Analysts say China's tight censorship system -- most notable in the government's blocks on foreign websites, known as the "Great Firewall" -- and close control of universities stifle creativity.
So Hengqin officials claim to be relaxing limits on freedom of speech to burnish the island's credentials as a centre for education and culture.
Residents will "have unrestricted Internet access, and enjoy social and political rights as they do in Macau", the government-run China Daily said last year.
The Global Times, which is close to the Communist Party, said officials had submitted a plan to make Hengqin "the first region on the Chinese mainland where local residents can skirt the firewall and get access to blocked websites including Twitter, Facebook and YouTube".
But the prohibitions were still in place when AFP visited and Hengqin's government refused to comment on the proposal's status.
The University of Macau is building a campus for 15,000 students on the island, and says it will come under Macanese jurisdiction -- which has more robust protections for academic freedom than the mainland.

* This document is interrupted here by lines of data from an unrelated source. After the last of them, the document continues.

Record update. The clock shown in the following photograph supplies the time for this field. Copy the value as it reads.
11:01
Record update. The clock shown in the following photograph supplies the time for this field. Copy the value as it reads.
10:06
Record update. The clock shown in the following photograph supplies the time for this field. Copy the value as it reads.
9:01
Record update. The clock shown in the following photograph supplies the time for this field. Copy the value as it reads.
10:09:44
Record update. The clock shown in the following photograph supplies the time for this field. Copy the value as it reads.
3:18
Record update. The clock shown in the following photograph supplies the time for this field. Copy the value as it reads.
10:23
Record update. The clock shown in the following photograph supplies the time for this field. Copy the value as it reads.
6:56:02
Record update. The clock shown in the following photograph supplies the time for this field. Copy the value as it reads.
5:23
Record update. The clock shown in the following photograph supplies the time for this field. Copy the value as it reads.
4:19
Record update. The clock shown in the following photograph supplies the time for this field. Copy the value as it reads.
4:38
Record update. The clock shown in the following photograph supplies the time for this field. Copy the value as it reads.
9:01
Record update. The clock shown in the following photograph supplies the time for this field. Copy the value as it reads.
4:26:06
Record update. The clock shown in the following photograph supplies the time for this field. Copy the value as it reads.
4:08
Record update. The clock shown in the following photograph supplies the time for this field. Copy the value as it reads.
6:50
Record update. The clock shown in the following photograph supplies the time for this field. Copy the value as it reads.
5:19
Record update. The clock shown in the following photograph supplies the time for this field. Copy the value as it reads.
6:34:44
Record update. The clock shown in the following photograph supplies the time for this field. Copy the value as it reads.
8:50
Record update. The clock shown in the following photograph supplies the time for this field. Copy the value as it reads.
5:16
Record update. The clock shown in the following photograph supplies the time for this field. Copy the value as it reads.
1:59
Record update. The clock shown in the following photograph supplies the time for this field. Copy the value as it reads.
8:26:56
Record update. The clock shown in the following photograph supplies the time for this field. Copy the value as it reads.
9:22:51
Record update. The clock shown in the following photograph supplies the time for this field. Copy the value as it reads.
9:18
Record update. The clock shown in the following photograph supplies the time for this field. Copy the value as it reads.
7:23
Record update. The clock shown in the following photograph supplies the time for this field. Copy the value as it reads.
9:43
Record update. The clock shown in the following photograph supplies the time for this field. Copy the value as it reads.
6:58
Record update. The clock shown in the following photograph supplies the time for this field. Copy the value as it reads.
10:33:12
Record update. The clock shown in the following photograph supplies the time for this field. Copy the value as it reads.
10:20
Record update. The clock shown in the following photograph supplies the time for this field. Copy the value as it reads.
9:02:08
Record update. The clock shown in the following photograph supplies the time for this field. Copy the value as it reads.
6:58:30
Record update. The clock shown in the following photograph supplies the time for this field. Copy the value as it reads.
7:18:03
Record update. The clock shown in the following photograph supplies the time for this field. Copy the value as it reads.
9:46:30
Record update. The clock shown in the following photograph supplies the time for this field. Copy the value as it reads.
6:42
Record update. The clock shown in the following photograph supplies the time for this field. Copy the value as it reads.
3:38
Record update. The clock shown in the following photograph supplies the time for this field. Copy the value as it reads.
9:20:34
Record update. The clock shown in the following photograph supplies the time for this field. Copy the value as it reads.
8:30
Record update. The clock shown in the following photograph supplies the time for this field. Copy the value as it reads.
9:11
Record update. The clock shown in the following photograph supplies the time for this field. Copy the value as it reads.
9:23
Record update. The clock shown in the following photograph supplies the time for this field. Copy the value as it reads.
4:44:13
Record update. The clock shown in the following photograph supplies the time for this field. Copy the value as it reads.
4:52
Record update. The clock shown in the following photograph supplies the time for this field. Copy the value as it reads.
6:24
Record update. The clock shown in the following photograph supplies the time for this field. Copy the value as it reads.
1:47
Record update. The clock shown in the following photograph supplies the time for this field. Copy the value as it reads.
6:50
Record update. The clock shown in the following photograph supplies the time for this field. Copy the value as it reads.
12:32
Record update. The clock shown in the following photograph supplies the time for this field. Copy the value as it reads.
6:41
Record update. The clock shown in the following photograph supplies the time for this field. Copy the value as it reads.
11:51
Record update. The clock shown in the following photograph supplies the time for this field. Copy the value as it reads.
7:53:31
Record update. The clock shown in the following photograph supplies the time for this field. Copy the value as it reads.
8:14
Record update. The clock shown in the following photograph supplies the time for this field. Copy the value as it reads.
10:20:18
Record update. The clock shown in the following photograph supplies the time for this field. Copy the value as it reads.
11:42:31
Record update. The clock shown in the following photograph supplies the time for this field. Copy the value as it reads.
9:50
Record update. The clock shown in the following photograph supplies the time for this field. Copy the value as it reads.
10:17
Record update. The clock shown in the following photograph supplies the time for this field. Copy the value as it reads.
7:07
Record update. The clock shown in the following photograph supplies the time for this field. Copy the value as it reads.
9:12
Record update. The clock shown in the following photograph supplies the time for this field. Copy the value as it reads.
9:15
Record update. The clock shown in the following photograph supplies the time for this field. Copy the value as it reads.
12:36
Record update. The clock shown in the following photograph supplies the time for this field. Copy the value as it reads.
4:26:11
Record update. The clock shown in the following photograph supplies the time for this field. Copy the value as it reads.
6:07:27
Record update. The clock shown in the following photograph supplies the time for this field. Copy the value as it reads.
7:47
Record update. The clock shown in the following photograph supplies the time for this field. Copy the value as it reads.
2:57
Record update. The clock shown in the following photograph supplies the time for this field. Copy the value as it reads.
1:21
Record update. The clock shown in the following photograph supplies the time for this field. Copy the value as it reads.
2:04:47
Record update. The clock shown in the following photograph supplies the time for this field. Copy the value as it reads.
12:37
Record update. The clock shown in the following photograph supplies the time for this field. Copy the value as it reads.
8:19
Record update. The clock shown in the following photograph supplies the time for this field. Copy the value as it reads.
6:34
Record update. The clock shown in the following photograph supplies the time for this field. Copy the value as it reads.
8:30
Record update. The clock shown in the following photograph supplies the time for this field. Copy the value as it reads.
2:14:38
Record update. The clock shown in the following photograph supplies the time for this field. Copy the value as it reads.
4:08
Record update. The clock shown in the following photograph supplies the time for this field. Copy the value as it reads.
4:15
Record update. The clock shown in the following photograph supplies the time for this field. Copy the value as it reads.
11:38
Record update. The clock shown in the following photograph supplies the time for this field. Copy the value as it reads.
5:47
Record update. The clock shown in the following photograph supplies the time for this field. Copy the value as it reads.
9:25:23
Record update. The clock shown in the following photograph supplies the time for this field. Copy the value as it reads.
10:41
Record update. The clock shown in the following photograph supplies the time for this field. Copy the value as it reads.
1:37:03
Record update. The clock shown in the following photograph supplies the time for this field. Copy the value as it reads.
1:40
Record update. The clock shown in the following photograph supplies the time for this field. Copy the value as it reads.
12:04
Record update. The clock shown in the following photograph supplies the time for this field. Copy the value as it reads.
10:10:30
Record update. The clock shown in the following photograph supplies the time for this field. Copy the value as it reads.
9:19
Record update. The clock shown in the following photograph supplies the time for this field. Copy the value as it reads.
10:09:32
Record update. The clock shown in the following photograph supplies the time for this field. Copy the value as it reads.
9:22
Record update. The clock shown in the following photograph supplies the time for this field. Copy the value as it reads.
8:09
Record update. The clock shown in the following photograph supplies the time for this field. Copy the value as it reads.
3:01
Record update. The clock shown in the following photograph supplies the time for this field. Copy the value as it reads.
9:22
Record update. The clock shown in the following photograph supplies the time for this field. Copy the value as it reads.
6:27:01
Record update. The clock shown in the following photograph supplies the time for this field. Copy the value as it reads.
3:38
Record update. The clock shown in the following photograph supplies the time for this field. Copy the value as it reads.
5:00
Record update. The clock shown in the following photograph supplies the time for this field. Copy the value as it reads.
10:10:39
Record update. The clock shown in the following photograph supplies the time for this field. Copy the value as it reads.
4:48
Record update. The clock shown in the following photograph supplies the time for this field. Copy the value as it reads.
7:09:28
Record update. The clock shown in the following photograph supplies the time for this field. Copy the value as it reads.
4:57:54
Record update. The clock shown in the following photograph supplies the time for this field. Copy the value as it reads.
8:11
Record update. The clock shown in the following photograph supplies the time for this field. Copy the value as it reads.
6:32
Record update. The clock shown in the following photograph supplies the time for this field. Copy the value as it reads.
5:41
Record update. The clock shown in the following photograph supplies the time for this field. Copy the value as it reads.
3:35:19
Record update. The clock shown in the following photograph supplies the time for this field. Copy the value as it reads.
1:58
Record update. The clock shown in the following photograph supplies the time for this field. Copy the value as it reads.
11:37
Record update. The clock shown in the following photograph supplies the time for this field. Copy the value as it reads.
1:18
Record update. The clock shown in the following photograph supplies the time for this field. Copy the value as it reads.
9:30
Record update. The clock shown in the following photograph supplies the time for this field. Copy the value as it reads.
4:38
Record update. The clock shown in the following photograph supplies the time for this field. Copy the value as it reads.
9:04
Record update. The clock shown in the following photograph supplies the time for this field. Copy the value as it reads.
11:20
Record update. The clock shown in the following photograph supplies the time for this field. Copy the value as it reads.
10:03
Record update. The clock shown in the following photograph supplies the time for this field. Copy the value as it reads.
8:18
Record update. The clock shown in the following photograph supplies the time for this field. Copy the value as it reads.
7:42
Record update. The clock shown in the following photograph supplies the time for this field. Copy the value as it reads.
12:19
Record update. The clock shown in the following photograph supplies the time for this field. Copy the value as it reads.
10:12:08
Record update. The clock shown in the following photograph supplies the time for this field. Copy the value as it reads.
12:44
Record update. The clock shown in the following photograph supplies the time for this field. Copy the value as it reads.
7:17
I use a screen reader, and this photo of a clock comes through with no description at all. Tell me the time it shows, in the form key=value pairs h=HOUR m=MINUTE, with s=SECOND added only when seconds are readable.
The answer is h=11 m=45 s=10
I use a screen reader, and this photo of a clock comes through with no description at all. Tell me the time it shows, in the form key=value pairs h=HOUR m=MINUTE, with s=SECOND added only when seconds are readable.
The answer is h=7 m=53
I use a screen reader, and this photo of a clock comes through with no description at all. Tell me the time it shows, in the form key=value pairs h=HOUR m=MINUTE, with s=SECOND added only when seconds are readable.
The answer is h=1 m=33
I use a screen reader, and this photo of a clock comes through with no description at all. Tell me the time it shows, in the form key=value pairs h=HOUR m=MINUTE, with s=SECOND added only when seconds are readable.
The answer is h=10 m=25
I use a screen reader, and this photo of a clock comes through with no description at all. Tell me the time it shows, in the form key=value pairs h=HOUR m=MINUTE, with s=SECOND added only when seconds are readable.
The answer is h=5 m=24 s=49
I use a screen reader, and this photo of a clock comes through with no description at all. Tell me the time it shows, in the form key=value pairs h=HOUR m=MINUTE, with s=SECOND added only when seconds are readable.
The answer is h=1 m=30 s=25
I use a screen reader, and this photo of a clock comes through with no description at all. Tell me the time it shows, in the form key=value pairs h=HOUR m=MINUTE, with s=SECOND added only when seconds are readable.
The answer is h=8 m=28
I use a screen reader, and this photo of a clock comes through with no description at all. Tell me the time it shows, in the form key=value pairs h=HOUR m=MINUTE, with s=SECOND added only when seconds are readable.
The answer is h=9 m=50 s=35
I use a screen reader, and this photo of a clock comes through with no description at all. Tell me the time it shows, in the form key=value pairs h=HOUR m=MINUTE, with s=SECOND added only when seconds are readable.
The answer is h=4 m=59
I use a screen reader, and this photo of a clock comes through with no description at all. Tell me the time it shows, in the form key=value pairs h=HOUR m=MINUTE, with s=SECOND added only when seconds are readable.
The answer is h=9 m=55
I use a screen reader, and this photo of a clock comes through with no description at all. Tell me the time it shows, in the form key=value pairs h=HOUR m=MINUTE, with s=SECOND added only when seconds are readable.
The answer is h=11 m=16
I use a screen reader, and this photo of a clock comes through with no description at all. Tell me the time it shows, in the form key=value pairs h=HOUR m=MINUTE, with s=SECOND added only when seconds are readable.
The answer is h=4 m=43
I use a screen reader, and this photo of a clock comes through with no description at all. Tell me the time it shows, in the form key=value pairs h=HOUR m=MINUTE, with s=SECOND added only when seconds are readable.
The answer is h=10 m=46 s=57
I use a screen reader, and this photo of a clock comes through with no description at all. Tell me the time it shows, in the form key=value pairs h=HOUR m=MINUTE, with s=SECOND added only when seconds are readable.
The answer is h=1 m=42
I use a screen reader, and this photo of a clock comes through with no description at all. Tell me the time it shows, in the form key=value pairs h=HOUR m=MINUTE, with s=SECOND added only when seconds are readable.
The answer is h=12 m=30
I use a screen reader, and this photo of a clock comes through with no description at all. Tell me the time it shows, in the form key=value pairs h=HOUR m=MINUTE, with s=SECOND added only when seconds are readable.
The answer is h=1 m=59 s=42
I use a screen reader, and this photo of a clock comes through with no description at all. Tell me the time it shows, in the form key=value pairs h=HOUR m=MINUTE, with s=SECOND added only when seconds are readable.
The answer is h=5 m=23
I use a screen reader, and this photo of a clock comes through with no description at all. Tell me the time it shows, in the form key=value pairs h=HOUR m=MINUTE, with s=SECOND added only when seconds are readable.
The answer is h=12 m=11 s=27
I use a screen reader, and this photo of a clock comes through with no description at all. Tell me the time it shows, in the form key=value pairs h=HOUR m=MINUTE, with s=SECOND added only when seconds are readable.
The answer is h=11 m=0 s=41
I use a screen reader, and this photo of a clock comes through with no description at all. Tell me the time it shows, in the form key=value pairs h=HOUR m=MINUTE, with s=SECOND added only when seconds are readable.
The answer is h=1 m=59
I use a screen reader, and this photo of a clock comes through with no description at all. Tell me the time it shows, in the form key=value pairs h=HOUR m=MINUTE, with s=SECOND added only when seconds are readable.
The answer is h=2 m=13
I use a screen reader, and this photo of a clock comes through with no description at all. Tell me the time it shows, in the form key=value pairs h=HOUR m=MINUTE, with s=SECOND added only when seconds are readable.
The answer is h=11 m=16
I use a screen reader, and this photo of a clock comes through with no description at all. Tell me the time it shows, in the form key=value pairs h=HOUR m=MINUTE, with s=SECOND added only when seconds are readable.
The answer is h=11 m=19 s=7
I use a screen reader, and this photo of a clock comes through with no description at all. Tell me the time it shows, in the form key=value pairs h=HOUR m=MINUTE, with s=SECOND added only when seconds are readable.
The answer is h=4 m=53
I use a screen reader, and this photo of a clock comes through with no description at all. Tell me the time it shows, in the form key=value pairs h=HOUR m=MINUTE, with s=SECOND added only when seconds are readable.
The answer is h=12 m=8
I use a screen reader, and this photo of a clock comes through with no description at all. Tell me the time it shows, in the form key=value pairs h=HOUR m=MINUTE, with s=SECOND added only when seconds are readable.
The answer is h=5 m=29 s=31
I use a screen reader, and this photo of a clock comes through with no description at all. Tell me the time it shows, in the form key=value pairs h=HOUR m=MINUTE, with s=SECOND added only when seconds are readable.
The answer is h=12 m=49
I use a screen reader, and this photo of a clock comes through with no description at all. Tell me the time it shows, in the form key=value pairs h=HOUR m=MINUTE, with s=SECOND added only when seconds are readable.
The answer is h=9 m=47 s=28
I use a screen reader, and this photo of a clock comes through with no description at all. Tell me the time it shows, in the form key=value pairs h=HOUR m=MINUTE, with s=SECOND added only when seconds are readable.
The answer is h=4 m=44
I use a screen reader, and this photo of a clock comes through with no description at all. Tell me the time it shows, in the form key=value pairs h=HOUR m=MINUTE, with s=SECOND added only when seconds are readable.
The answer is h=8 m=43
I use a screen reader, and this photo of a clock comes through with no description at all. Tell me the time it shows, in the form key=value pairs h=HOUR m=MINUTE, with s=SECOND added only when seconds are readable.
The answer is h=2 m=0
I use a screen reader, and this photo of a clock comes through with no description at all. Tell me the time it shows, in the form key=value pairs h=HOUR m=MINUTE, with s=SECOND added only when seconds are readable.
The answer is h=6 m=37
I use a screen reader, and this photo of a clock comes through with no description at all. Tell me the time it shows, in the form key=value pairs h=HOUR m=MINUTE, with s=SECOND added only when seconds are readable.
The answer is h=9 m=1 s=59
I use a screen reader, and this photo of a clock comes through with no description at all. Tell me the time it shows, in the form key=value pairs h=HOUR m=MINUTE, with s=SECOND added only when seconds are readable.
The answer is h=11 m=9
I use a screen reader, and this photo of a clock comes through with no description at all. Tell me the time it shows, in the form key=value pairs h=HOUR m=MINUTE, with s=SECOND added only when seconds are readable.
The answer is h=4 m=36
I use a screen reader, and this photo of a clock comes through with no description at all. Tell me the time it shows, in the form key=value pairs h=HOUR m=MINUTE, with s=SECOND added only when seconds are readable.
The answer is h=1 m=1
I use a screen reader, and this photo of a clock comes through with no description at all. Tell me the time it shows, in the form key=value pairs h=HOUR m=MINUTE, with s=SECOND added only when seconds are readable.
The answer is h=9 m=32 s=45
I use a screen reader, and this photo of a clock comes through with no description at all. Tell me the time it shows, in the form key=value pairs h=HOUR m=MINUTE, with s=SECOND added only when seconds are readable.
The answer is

But under President Xi Jinping, China has tightened controls on civil society, the media and Internet in recent months.
The crackdown has apparently spread to Macau, where a French academic was reportedly sacked in July after he organised a conference on tens of millions of deaths caused by a 1950s famine blamed on Mao Zedong and Communist Party policies.
Island authorities have also promised reforms to China's Communist-controlled legal system, where corruption has long unnerved investors.
Karen Kwan, an analyst for Hong-based Kim Eng Securities who has visited the island several times said she was "cautiously optimistic" that it could cash in on the millions thronging to Macau.
Early housing sales have gone well and prices have risen despite a nationwide property slowdown, she noted.
But its target customers gave it mixed reviews.
"We think it's more fun than Macau," said Sylvia Liang, a 21-year-old advertising student, as she watched white beluga whales whistle while wetsuited attendants balanced on their backs in an auditorium at the aquarium complex.
School student Wu, though, preferred to be among the high-rollers down the coast.
"My parents usually go to Macau to gamble," he explained. "So they leave me alone."